• What the exercise asks:
A picture-free, exact reproduction of the listing that follows is required.

• Records to use:
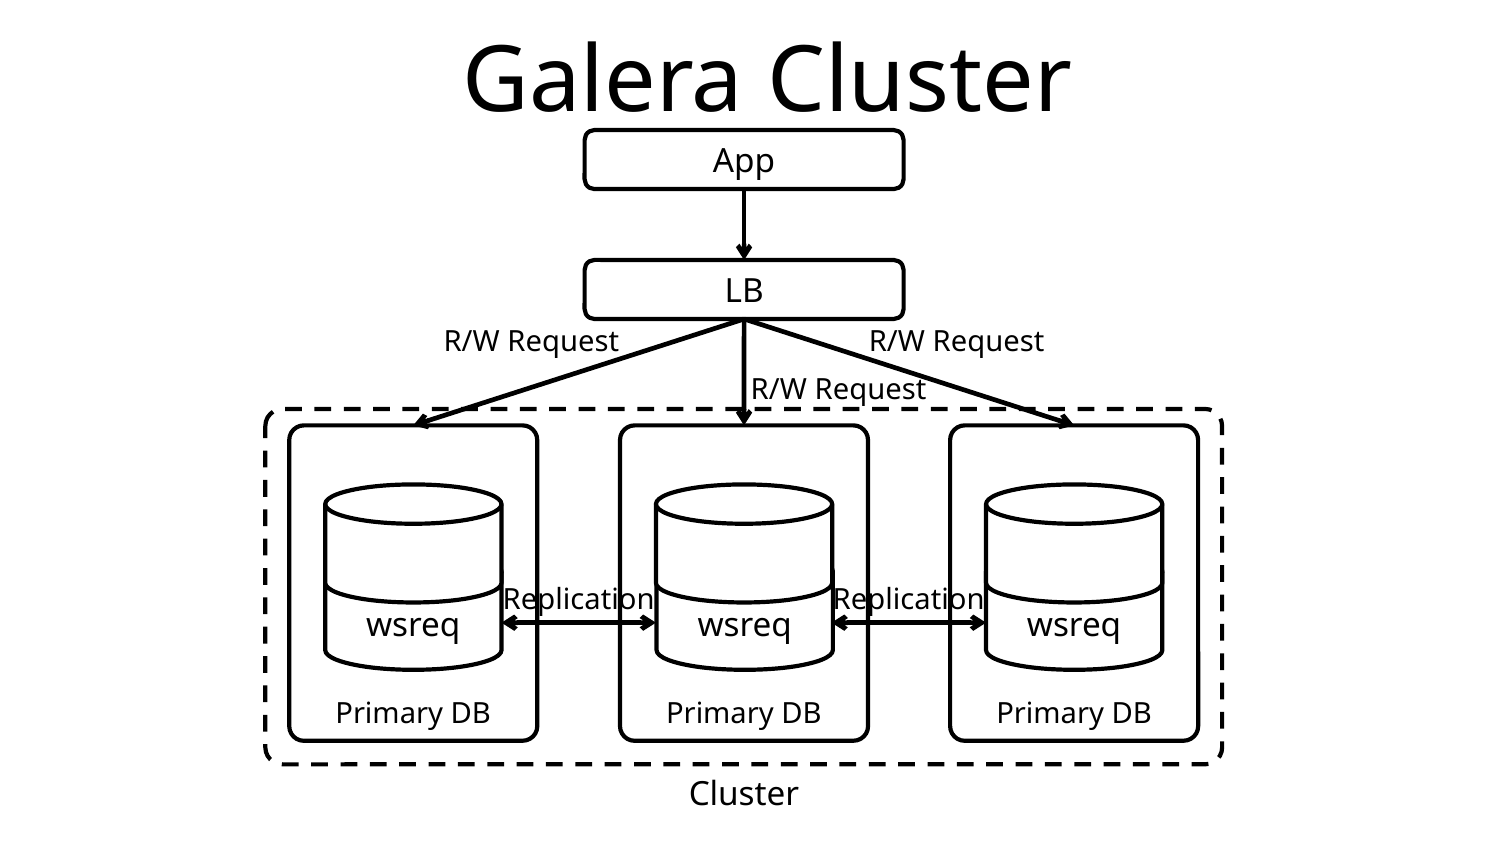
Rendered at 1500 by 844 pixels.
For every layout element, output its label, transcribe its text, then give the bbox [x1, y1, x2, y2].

text_box Replication [835, 572, 983, 622]
text_box Primary DB [948, 423, 1201, 743]
text_box wsreq [323, 586, 504, 672]
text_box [743, 318, 1075, 426]
text_box App [582, 127, 906, 192]
text_box [263, 406, 1225, 767]
text_box [983, 482, 1165, 605]
text_box [653, 482, 835, 605]
text_box Cluster [620, 764, 868, 820]
text_box [323, 482, 504, 605]
text_box Primary DB [617, 434, 871, 572]
text_box Primary DB [287, 423, 540, 743]
text_box Replication [504, 572, 654, 622]
text_box R/W Request [832, 314, 1081, 365]
text_box wsreq [654, 585, 835, 672]
text_box R/W Request [407, 314, 656, 365]
title Galera Cluster [92, 4, 1443, 145]
text_box Primary DB [617, 630, 871, 743]
text_box LB [582, 257, 906, 317]
text_box wsreq [983, 584, 1165, 672]
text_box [413, 318, 742, 426]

• Final answer:
Rendered at 1500 by 844 pixels.
For every layout element, output its label, transcribe its text, then give the bbox [x1, y1, x2, y2].

text_box Replication [835, 572, 983, 622]
text_box Primary DB [948, 423, 1201, 743]
text_box wsreq [323, 586, 504, 672]
text_box [743, 318, 1075, 426]
text_box App [582, 127, 906, 192]
text_box [263, 406, 1225, 767]
text_box [983, 482, 1165, 605]
text_box [653, 482, 835, 605]
text_box Cluster [620, 764, 868, 820]
text_box [323, 482, 504, 605]
text_box Primary DB [617, 434, 871, 572]
text_box Primary DB [287, 423, 540, 743]
text_box Replication [504, 572, 654, 622]
text_box R/W Request [832, 314, 1081, 365]
text_box wsreq [654, 585, 835, 672]
text_box R/W Request [407, 314, 656, 365]
title Galera Cluster [92, 4, 1443, 145]
text_box Primary DB [617, 630, 871, 743]
text_box LB [582, 257, 906, 317]
text_box wsreq [983, 584, 1165, 672]
text_box [413, 318, 742, 426]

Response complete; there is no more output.